Directive:
Wherever a line in the records below contains "сторителлинга", copy that line.
Records supplied Start Marker
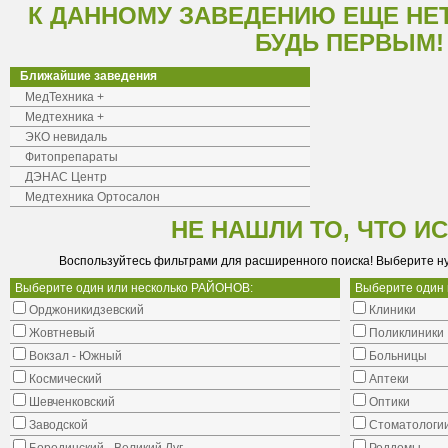
К ДАННОМУ ЗАВЕДЕНИЮ ЕЩЕ НЕ
БУДЬ ПЕРВЫМ!
Ближайшие заведения
МедТехника +
Медтехника +
ЭКО невидаль
Фитопрепараты
ДЭНАС Центр
Медтехника Ортосалон
НЕ НАШЛИ ТО, ЧТО И
Воспользуйтесь фильтрами для расширенного поиска! Выберите н
Выберите один или несколько РАЙОНОВ:
Выберите один
Орджоникидзевский
Клиники
Жовтневый
Поликлиники
Вокзал - Южный
Больницы
Космический
Аптеки
Шевченковский
Оптики
Заводской
Стоматологи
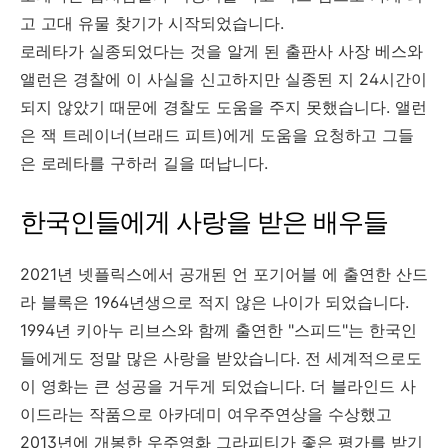
고 고대 유물 찾기가 시작되었습니다.
로레타가 실종되었다는 것을 알게 된 출판사 사장 베스와
앨런은 경찰에 이 사실을 신고하지만 실종된 지 24시간이
되지 않았기 때문에 경찰도 도움을 주지 못했습니다. 앨런
은 잭 트레이너(브래드 피트)에게 도움을 요청하고 그들
은 로레타를 구하러 길을 떠납니다.
한국인들에게 사랑을 받은 배우들
2021년 넷플릭스에서 공개된 언 포기어블 에 출연한 산드
라 블록은 1964년생으로 적지 않은 나이가 되었습니다.
1994년 키아누 리브스와 함께 출연한 "스피드"는 한국인
들에게도 정말 많은 사랑을 받았습니다. 전 세계적으로도
이 영화는 큰 성공을 거두게 되었습니다. 더 블라인드 사
이드라는 작품으로 아카데미 여우주연상을 수상했고
2013년에 개봉한 우주영화 그라피티가 좋은 평가를 받기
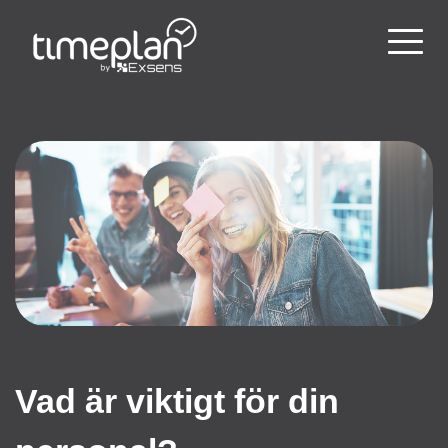
Vad är viktigt för din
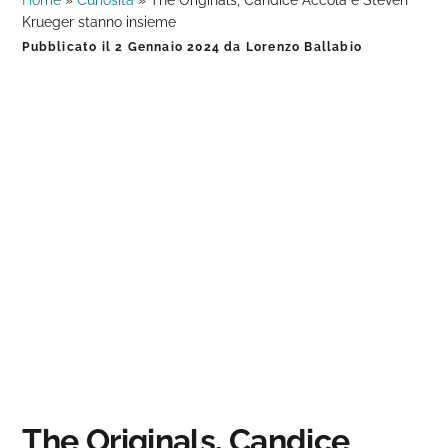
Home
»
Curiosità
»
The Originals, Candice Accola e Steven
Krueger stanno insieme
Pubblicato il
2 Gennaio 2024
da
Lorenzo Ballabio
The Originals, Candice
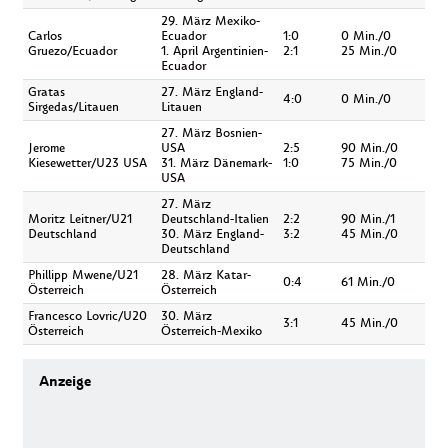
29. März Mexiko-
Carlos
Ecuador
1:0
0 Min./0
Gruezo/Ecuador
1. April Argentinien-
2:1
25 Min./0
Ecuador
Gratas
27. März England-
4:0
0 Min./0
Sirgedas/Litauen
Litauen
27. März Bosnien-
Jerome
USA
2:5
90 Min./0
Kiesewetter/U23 USA
31. März Dänemark-
1:0
75 Min./0
USA
27. März
Moritz Leitner/U21
Deutschland-Italien
2:2
90 Min./1
Deutschland
30. März England-
3:2
45 Min./0
Deutschland
Phillipp Mwene/U21
28. März Katar-
0:4
61 Min./0
Österreich
Österreich
Francesco Lovric/U20
30. März
3:1
45 Min./0
Österreich
Österreich-Mexiko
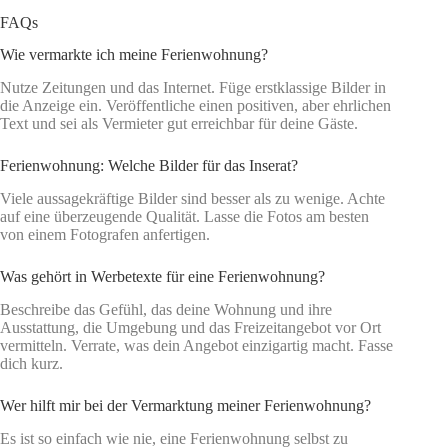
FAQs
Wie vermarkte ich meine Ferienwohnung?
Nutze Zeitungen und das Internet. Füge erstklassige Bilder in
die Anzeige ein. Veröffentliche einen positiven, aber ehrlichen
Text und sei als Vermieter gut erreichbar für deine Gäste.
Ferienwohnung: Welche Bilder für das Inserat?
Viele aussagekräftige Bilder sind besser als zu wenige. Achte
auf eine überzeugende Qualität. Lasse die Fotos am besten
von einem Fotografen anfertigen.
Was gehört in Werbetexte für eine Ferienwohnung?
Beschreibe das Gefühl, das deine Wohnung und ihre
Ausstattung, die Umgebung und das Freizeitangebot vor Ort
vermitteln. Verrate, was dein Angebot einzigartig macht. Fasse
dich kurz.
Wer hilft mir bei der Vermarktung meiner Ferienwohnung?
Es ist so einfach wie nie, eine Ferienwohnung selbst zu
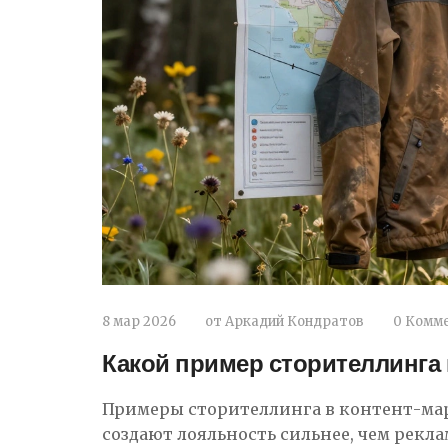
8 мар 2026
от
Аркадий Кондратов
0 Комм
Какой пример сторителлинга
Примеры сторителлинга в контент-мар
создают лояльность сильнее, чем реклам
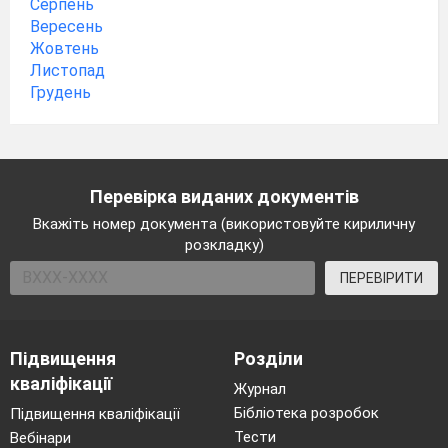
Серпень
Вересень
Жовтень
Листопад
Грудень
Перевірка виданих документів
Вкажіть номер документа (використовуйте кириличну
розкладку)
ПЕРЕВІРИТИ
Підвищення
Розділи
кваліфікації
Журнал
Бібліотека розробок
Підвищення кваліфікації
Тести
Вебінари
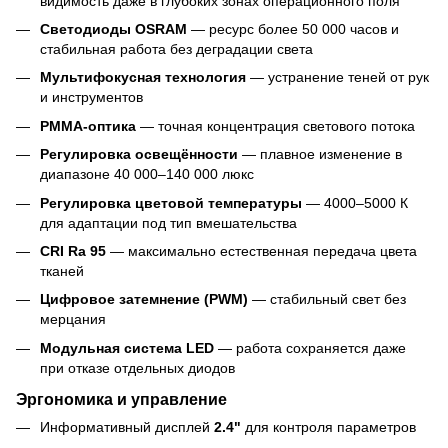
видимость даже в глубоких зонах операционного поля
Светодиоды OSRAM
— ресурс более 50 000 часов и
стабильная работа без деградации света
Мультифокусная технология
— устранение теней от рук
и инструментов
PMMA-оптика
— точная концентрация светового потока
Регулировка освещённости
— плавное изменение в
диапазоне 40 000–140 000 люкс
Регулировка цветовой температуры
— 4000–5000 К
для адаптации под тип вмешательства
CRI Ra 95
— максимально естественная передача цвета
тканей
Цифровое затемнение (PWM)
— стабильный свет без
мерцания
Модульная система LED
— работа сохраняется даже
при отказе отдельных диодов
Эргономика и управление
Информативный дисплей
2.4"
для контроля параметров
Records supplied End Marker
Finished task:
Какой пример сторителлинга
Примеры сторителлинга в контент-мар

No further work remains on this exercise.